Coping with losing a loved one in a car accident is never easy for any family. And it has to be even harder when they receive a letter sent to the deceased from the state, billing them for the property damaged in the crash.

Hannah Eimers, 17, was killed in November when she lost control of her father’s Volvo and struck a guardrail end terminal on a Tennessee highway, The Washington Post reports. However, months after her death, the Tennessee Department of Transportation sent Eimers a bill for the damages.

“It’s obscene,” Hannah’s father, Steve Eimers, told The Post. “They will kill you and then they will bill you. The bill was absolutely tasteless … It’s almost comical. It’s like the most obscene comedy skit you can come up with.”

The letter reportedly was sent to Hannah by mistake, and a new letter has been sent to the family informing they will not be billed.

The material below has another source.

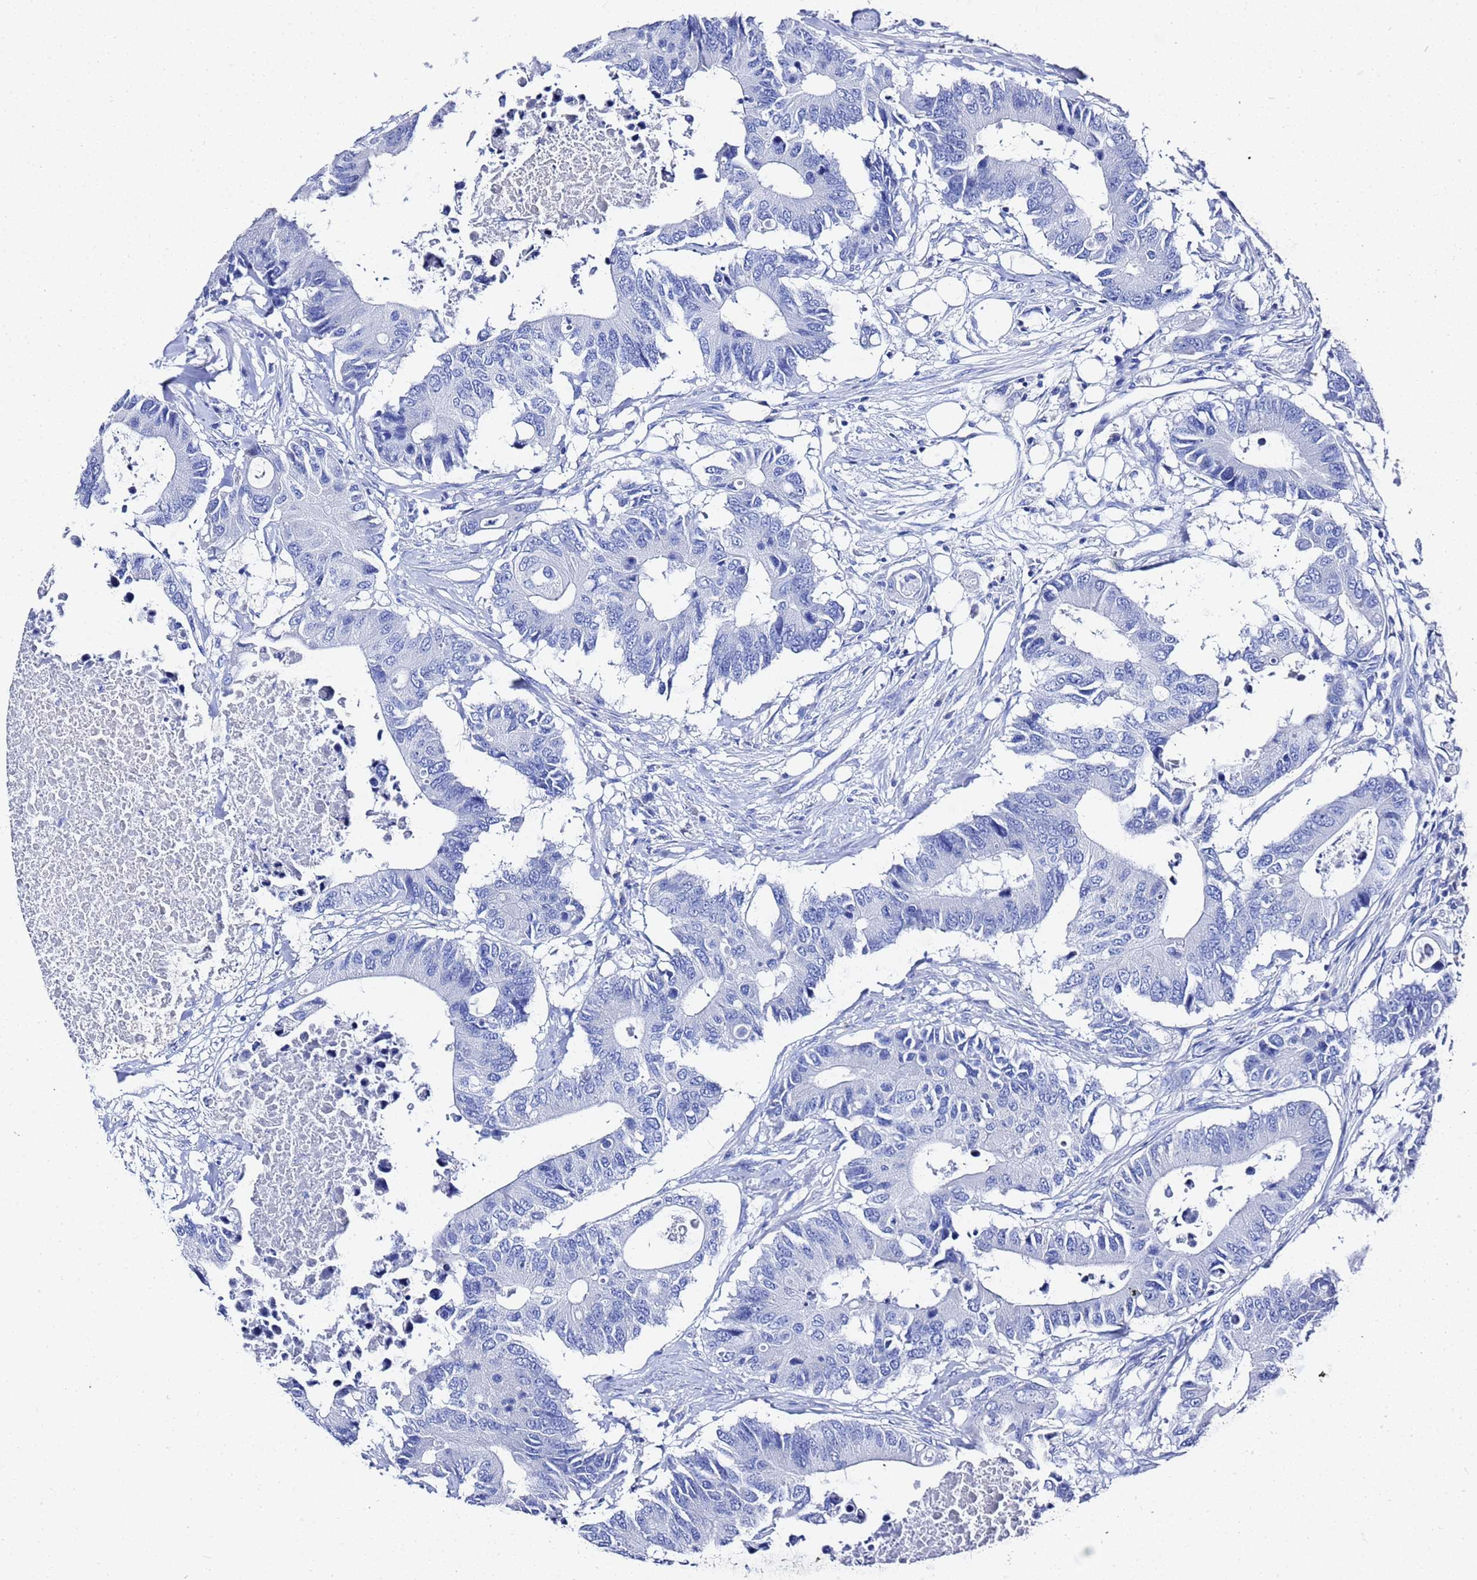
{"staining": {"intensity": "negative", "quantity": "none", "location": "none"}, "tissue": "colorectal cancer", "cell_type": "Tumor cells", "image_type": "cancer", "snomed": [{"axis": "morphology", "description": "Adenocarcinoma, NOS"}, {"axis": "topography", "description": "Colon"}], "caption": "Colorectal adenocarcinoma was stained to show a protein in brown. There is no significant staining in tumor cells.", "gene": "GGT1", "patient": {"sex": "male", "age": 71}}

“TDOT greatly apologizes for this mistake,” Mark Nagi, a spokesman for the TDOT said, via The Post. “There is no excuse for the letter/bill that was sent, and we will take measures to make sure that this never happens again.”

Eimers, an emergency medical technician, said the Lindsay X-Lite Guardrail End Terminal his daughter collided with should’ve crumpled, increasing the chance of survival.

“It should have been, at worst, a minor-injury accident with property damage — probably little to no injury,” Steve told The Post. “The girl that was with her in the other seat had a little, tiny cut.”

Day’s before Hannah’s death, the TDOT reportedly removed the Lindsay X-Lite from the state’s qualified product’s list, amid concerns their crumple zones weaken over time. However, it didn’t decide to remove the terminals from roads with speed limits over 45 mph until late 2016, and the replacement process might not conclude until summer, according to The Post.